Titans of the Clash

Joe Strummer's death put a definitive end to the band's turbulent history

Mark BinelliPosted Mar 24, 2003 12:00 AM

Sipping a Sierra Nevada at a bar near the Waldorf, Mick Jones is far less ambivalent about the Hall of Fame. "We did it representing where we're from, and in honor of Joe's memory," he says. For the record, he also dug the all-star tribute to Strummer at the Grammys in February (a performance of "London Calling" by Costello, Bruce Springsteen, Dave Grohl and Steve Van Zandt). "I saw Tony Bennett having a clap at the end," Jones says. "That was nice. Joe may have chuckled."

In 1976, Jones and Simonon were art-school dropouts looking to start a band when they saw Strummer perform one night with his pub-rock band, the 101ers. A few days later, they spotted him queued up at the welfare office. Strummer grabbed his dole money and made off quick, assuming the thuggish-looking guys staring him down were planning to mug him.

Within weeks, though, they'd persuaded Strummer to join the band — after which the group worked more or less nonstop for the next six years. The Clash's musical achievements are all the more impressive considering the truly anarchic nature of the punk scene at the time — particularly in England, where the shows regularly got violent, and where fans decided dinosaur-rock practices such as "applauding" should be replaced with new-model endearments such as "gobbing," or spitting on the band. "The height of the spitting was, like, '77," Jones says. "We never liked that at any point. I used to carry a towel to wipe myself off. It was disgusting."

"The stage would be covered in broken glass by the end of a show," adds Simonon. "Me and Joe would tend to be the ones jumping into the audience and roughing up the people who were chucking the bottles. We did, at various times, ask Mick why he never got involved, and he said, 'Well, somebody's got to be in tune.' Which was a good point."

Then there was the pigeon incident. One afternoon, waiting for the perennially tardy Jones to arrive at the studio, a bored Simonon, along with the group's second drummer, Nicky "Topper" Headon, climbed onto the roof and began shooting at pigeons with a couple of air rifles. "Where Topper's from, in Dover, the countryside, the pigeons are considered vermin," Simonon says. "But there was a railway station nearby, and someone made a phone call to the police, saying 'the anti-establishment group the Clash' were shooting at a train. It was amazing. Helicopters showed up. Armed police came over the wall, told us to freeze and put our hands on our heads. All we were doing was shooting stupid pigeons! Although one or two of them turned out to be somebody's prized racing pigeons. They looked like regular pigeons to us."

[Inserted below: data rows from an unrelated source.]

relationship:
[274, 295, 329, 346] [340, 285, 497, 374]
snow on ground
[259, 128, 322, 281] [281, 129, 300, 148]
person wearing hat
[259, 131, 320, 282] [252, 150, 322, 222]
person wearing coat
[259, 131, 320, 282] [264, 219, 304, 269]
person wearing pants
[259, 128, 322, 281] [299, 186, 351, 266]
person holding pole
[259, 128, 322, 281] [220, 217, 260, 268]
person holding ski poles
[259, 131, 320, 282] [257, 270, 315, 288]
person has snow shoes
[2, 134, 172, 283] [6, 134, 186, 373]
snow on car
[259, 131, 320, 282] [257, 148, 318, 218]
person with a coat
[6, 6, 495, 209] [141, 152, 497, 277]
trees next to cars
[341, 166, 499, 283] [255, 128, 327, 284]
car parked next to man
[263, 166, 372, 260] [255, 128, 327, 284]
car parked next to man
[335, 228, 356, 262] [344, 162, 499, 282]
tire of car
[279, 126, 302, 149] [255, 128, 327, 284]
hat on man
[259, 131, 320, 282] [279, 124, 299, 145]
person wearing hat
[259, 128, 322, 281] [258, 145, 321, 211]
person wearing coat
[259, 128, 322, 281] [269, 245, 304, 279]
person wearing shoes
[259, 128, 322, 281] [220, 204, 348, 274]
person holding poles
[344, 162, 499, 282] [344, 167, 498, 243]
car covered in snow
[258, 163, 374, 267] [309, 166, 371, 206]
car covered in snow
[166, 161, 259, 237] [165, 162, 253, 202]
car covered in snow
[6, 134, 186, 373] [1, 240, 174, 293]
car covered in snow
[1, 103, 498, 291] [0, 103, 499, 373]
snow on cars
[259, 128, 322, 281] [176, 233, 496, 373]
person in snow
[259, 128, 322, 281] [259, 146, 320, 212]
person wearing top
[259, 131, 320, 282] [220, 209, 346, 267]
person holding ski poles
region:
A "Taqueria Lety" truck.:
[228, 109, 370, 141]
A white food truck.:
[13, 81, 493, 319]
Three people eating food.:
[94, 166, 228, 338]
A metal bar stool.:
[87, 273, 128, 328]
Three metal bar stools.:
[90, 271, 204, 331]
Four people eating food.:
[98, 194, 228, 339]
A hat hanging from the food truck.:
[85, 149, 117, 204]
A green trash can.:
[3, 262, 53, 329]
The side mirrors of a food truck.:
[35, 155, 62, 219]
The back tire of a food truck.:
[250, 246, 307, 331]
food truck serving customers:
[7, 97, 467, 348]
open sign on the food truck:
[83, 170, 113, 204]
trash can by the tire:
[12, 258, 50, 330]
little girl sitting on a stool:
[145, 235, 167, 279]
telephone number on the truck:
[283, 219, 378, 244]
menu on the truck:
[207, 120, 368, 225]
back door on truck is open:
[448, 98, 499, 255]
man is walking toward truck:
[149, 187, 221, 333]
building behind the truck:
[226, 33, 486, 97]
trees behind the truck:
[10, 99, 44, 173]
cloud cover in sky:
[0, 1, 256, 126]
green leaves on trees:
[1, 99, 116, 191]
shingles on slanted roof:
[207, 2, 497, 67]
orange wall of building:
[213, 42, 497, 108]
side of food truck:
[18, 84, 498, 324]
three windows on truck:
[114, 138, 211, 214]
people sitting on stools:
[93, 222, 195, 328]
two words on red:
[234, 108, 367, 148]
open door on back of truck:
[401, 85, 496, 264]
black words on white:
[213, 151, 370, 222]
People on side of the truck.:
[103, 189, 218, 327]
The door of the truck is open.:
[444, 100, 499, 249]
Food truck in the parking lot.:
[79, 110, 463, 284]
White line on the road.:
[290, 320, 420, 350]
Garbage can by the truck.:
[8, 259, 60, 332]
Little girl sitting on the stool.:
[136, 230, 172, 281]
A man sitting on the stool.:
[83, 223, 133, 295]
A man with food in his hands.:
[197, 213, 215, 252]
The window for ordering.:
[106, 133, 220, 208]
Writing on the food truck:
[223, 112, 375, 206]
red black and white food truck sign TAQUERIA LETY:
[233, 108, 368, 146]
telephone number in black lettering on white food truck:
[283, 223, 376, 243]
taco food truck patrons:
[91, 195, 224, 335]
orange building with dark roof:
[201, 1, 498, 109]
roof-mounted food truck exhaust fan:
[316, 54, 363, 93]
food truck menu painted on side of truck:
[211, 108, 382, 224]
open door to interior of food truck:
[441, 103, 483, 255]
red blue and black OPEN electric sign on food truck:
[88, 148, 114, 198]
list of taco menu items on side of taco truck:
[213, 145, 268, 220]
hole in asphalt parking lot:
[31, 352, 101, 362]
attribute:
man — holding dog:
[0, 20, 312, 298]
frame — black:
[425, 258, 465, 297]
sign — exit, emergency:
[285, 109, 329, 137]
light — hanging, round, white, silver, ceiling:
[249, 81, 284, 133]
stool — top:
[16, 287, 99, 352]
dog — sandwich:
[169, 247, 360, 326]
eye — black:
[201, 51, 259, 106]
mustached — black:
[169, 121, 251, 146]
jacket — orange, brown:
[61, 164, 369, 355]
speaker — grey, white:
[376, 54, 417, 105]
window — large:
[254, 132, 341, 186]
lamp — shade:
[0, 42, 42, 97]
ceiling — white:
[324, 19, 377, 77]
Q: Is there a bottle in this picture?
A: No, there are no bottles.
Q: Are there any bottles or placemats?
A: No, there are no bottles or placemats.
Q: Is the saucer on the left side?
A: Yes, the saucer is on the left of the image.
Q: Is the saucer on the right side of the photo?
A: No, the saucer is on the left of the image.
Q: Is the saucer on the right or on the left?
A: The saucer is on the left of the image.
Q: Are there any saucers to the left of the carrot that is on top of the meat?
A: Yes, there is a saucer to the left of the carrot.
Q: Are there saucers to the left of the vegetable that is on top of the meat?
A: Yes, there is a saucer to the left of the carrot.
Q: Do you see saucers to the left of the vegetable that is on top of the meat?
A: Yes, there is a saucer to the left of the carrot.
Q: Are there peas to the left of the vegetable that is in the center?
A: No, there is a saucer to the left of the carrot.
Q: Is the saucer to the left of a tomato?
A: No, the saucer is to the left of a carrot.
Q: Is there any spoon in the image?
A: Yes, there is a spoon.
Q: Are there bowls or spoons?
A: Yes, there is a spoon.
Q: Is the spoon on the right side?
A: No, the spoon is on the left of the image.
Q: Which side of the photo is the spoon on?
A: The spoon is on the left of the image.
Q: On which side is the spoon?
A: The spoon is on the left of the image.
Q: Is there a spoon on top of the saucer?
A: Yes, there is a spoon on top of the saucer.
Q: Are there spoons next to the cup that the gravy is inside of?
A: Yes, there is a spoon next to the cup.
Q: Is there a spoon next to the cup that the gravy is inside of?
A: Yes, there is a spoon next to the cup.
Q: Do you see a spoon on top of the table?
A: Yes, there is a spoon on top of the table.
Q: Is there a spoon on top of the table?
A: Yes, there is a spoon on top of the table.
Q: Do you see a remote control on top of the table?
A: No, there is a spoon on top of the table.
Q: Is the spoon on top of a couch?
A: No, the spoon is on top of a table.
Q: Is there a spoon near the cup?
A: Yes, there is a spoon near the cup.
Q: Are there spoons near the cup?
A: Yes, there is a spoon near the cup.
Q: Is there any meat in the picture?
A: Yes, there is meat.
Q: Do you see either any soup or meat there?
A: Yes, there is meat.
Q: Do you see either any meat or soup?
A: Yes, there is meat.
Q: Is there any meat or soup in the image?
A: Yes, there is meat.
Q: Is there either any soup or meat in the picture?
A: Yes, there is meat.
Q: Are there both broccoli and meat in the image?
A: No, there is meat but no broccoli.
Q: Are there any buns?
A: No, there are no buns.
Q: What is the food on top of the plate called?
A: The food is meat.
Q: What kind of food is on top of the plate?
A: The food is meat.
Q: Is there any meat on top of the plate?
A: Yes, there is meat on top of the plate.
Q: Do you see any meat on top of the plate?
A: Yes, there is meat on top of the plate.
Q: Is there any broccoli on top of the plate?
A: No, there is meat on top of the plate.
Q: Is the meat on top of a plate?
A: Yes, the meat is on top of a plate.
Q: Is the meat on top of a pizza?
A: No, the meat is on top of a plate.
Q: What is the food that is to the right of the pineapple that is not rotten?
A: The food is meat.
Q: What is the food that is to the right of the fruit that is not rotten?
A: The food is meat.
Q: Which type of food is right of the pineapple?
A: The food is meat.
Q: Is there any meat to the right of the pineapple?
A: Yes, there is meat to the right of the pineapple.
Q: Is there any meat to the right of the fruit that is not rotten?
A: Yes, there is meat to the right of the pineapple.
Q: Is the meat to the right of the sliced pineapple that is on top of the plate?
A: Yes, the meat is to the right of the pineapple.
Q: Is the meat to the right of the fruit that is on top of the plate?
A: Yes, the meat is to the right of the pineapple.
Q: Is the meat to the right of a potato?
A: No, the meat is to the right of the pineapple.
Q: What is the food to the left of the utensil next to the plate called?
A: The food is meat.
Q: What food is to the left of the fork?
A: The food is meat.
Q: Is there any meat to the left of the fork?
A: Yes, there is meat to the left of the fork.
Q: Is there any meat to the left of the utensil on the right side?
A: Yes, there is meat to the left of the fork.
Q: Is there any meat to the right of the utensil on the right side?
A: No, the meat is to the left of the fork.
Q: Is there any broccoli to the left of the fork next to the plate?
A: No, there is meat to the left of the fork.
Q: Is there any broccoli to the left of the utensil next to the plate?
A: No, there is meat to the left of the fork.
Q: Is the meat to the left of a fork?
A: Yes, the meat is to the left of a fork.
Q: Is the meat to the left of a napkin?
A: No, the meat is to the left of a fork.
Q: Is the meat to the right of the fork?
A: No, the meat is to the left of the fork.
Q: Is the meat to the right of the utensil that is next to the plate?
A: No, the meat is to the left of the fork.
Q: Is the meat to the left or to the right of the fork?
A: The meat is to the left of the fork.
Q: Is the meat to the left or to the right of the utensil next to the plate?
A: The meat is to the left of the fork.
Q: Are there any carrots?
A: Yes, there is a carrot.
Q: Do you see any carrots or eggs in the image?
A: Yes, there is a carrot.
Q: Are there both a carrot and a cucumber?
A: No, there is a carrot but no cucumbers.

A year after the band finally broke through on the American charts with 1982's Combat Rock, Jones was ejected from the band. (He recalls one show where he and Strummer left the stage at the end of the set, came to blows, then played an encore.) Jones quickly went on to form Big Audio Dynamite, one of the first rock bands to incorporate electronic music and sampling into its sound. "After I finished the first B.A.D. album, I was on holiday in Nassau, and Joe came out and found me," Jones recalls. "I said, 'I've just done this record, listen to it.' So I played it and said, 'What do you think?' He said, 'It's shit! Complete shit! Let's get back together again.' " Strummer, Jones points out, ended up co-producing B.A.D.'s second album.

Jones and Strummer reunited onstage one last time, in late November 2002. Strummer was performing at a union benefit for some firefighters in West London. Jones was in the audience; he had no plans to play with Strummer. But when his former bandmate launched into the opening strains of "Bankrobber," Jones says he couldn't contain himself, jumping onstage and joining in. "I just felt compelled to do it," he says. "The next song was one we used to argue about, 'White Riot.' I always got tired of explaining that song and so didn't like to play it, but Joe really did. That night, he didn't say he was playing 'White Riot.' He just put his fingers in the A position and said, 'This one's in A. You know it!' And before I knew it, we were into it. It was cool. We finished with 'London's Burning,' which was appropriate for the night. It reminded me of the old nights, you know? The show was in an old town hall, with union banners. We didn't prearrange anything. When Joe saw me get onstage, he was delighted. He said, 'So you've come to play guitar?' " Jones pauses, squints, then corrects himself. "No, he didn't. He just said, 'Play guitar.' Which is different."